▸ Text
--- START ---
SOC-Bench: Task GOAT

The Problem

Security Operations Centers lack standardized benchmarks to evaluate autonomous AI systems on real-world ransomware forensics. Existing evaluations focus on detection, not the full forensic workflow SOC analysts perform.

The Approach

Designed a comprehensive benchmark evaluating five key outcomes:

• O1: Encryption-state labels at file and directory levels • O2: Host/share impact aggregations (encrypted bytes, fractions, first-seen timestamps) • O3: VSS tamper detection (snapshot delete/disable events with timing) • O4: Attribution of primary encryptor process trees from EDR telemetry • O5: One-page executive summary referencing O1-O4 claims

Data sources include file-system metadata/change journals, EDR process trees, VSS logs, SIEM alerts, and help-desk reports. Ring-based scoring (Exact/Directory/Host-Share/Miss) with penalties for wrong assertions, missing evidence, contradictions, and spam.

The Impact

Targeting arXiv publication. Benchmark follows SOC-first, outcome-only, and durability principles. Designed to remain valid for years using stable OS/forensic constructs. Part of the SOC-Bench suite (GOAT, PANDA, FOX, TIGER, MOUSE) for comprehensive SOC evaluation.
--- END ---
▸ Required action
From the SOC-Bench Task GOAT description, list every data source the benchmark draws on.

(Records from a dataset)
--- START ---
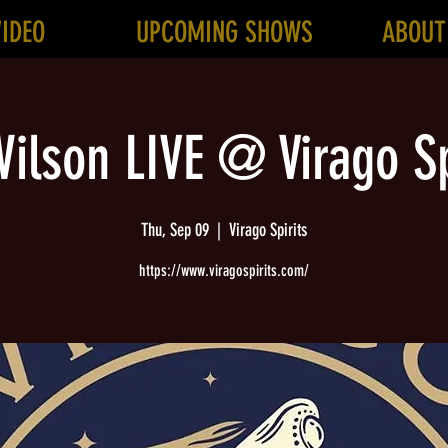
VIDEO
UPCOMING SHOWS
ABOUT
ilson LIVE @ Virago Sp
Thu, Sep 09
  |  
Virago Spirits
https://www.viragospirits.com/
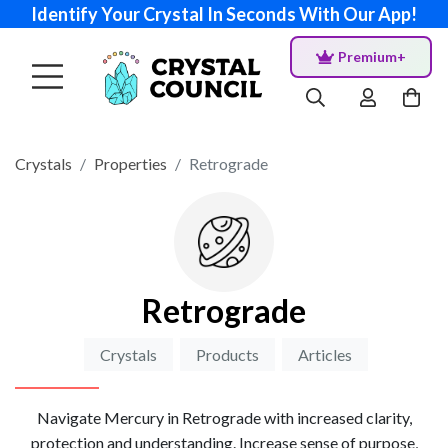
Identify Your Crystal In Seconds With Our App!
Premium+
Crystals
Properties
Retrograde
Retrograde
Crystals
Products
Articles
Navigate Mercury in Retrograde with increased clarity,
protection and understanding. Increase sense of purpose,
--- END ---
▸ Response to the task
- File-system metadata/change journals
- EDR process trees
- VSS logs
- SIEM alerts
- Help-desk reports